Customer Service a Priority
    Xenetech’s priority is to stay “plugged in” to meeting the needs of its customers with an extensive, highly knowledgeable customer service staff that is well trained and experienced in the business, says Barone, who stresses that customer service is “one of our core competencies.”
    Kathy Hoffpauir, who helped her husband build the company, says Xenetech’s customer service, without question, is the greatest contribution to its success. “We’ve tried to make all our employees understand that when our customers are down, their businesses stop,” she says. “Jay and I owned an engraving business before we got into the software business, and we know what engravers need and the problems they face.”
    Jessica Hoffpauir-Freeman worked for her parents’ engraving business as a teen. “I learned to fear what could happen if something went wrong with the machines, which is what drives me today when dealing with customers,” she says. “I want their machines up and running. I want them pushing out jobs. My goal is for them not to fear impending doom because they know we will get right on any problem they have.”
    Barone adds, “It is not uncommon to see one of our customer service representatives personally drive a package to Fed-Ex at 7 p.m. so a customer doesn’t experience down time or for our development staff to create a product feature that a customer requested earlier in the week.”
    Xenetech looks at the product “from the cradle to the grave”, Barone says. From the introduction of a new product, he explains, Xenetech makes sure it supplies ample support documents, help files and other resources, such as videotapes and maintenance posters that customers can hang on their walls. That way, they have easy access to immediate help and the tools they need to survive.
    “But we are always available to answer questions and help them if they cannot figure something out on their own,” he says. “They can always fax or e-mail us, too.”
    Xenetech also has strict training procedures for distributors so they can help customers apply the equipment to their individual needs. The company even provides a pager service and a beeper service during holidays.
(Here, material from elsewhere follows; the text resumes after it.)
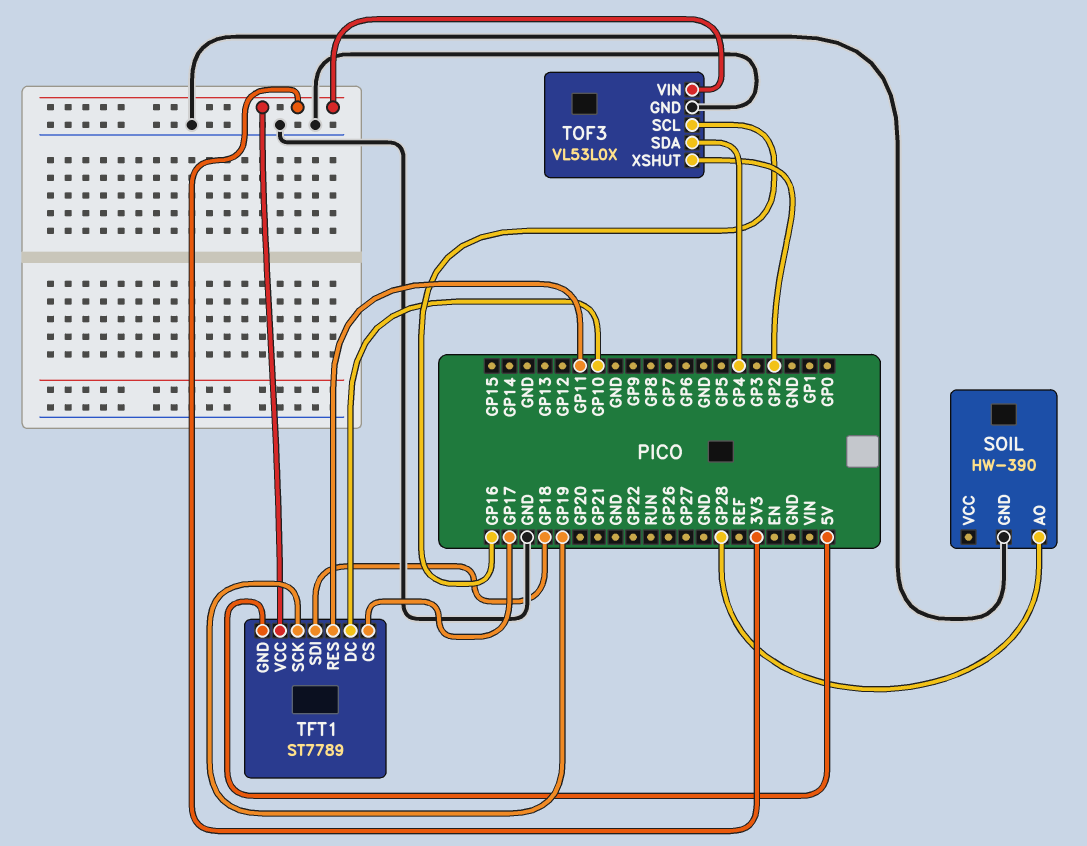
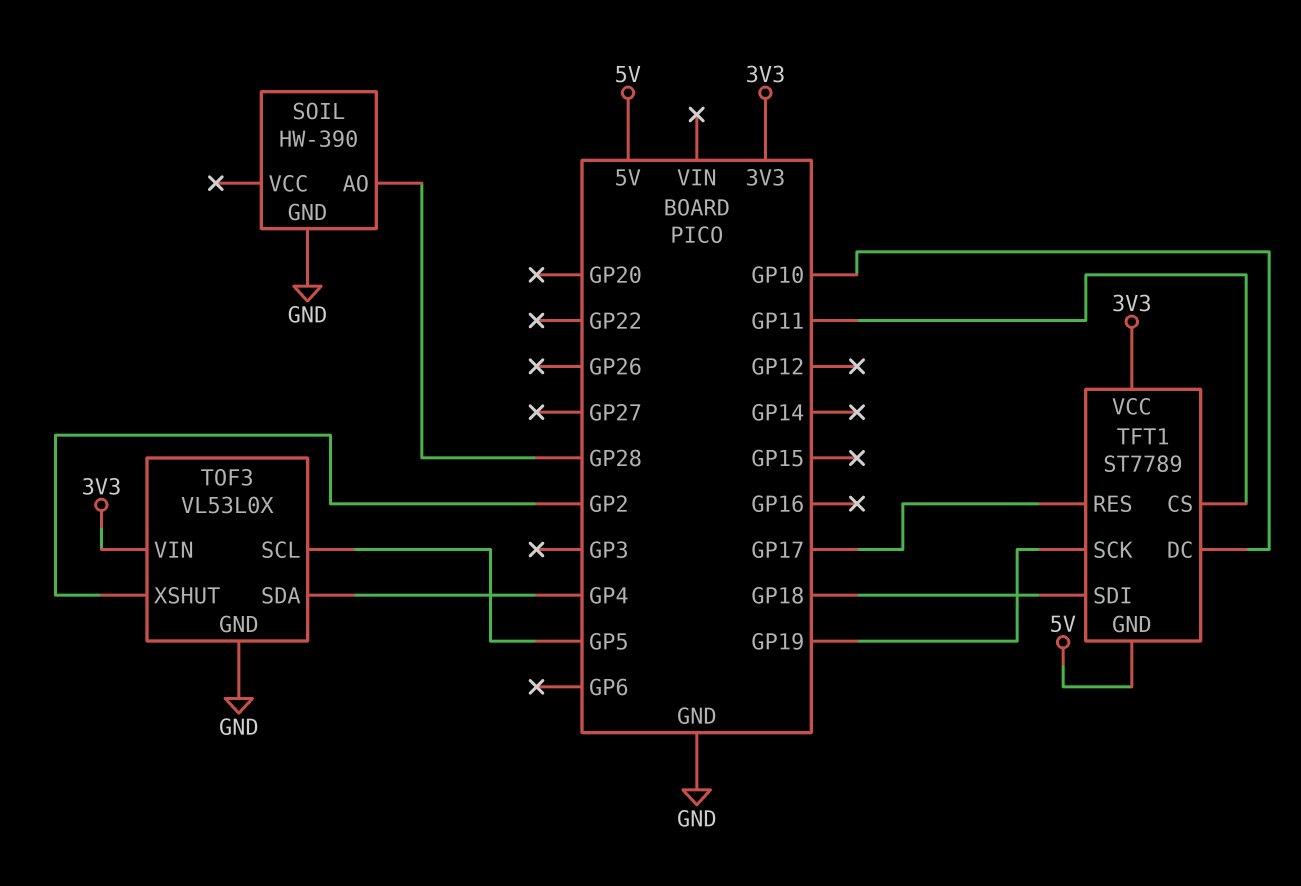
TFT1 pin CS: GP17 -> GP11
TFT1 pin RES: GP11 -> GP17
TOF3 pin SCL: GP16 -> GP5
    Barone says Xenetech is fortunate to have talented and dedicated staff members, partner-vendors and distributors factory-trained to sell, install and support all Xenetech products. In addition to the Hoffpauir family, other employees have made major contributions.
    Carey Solomon has contributed as the chief architect of Xenetech’s information systems infrastructure and has written a number of installation programs currently in use by Xenetech customers.
    After starting as a Xenetech customer service representative in 1992, Jim Brown made significant contributions to the software product offering. Promoted to software development manager in 2000, he led the project team that upgraded XGW 32 from a 16-bit environment to a 32-bit application. He has written a driver to allow CADlink products to output to Xenetech rotary engraving systems.
    Jimmy DuBose already possessed production and sales experience with Xenetech equipment when he joined the company in 1996. After serving as a customer service representative, he became Xenetech’s sales manager and has created a customer following from his years as a trainer and workshop teacher.
    And Drew Brown worked his way up to production manager from his entry into Xenetech in 1995 as an assembly worker. He has earned respect from people inside and outside of Xenetech for his responsiveness and ability to make things happen.
    “One of the big things missing in corporations today is the personal touch,” says Jessica, who is grateful to work in a family business where she can give a little extra to each customer. “We want our customers to succeed because we feel like we are an extension of our customers.”
    Longtime customer Bill Townsend is impressed with the way Xenetech continued moving forward after Hoffpauir’s passing. “I admit, some Xenetech customers wondered when Jay’s health went downhill what would happen to the company,” he says. “There was concern that the company might not have the strength to continue without Jay’s leadership. But Xenetech’s customer service and technological excellence continue to be unsurpassed. Jay built a great team with a lot of talent. I’m sure he would be pleased. I have tremendous confidence in Xenetech’s future.”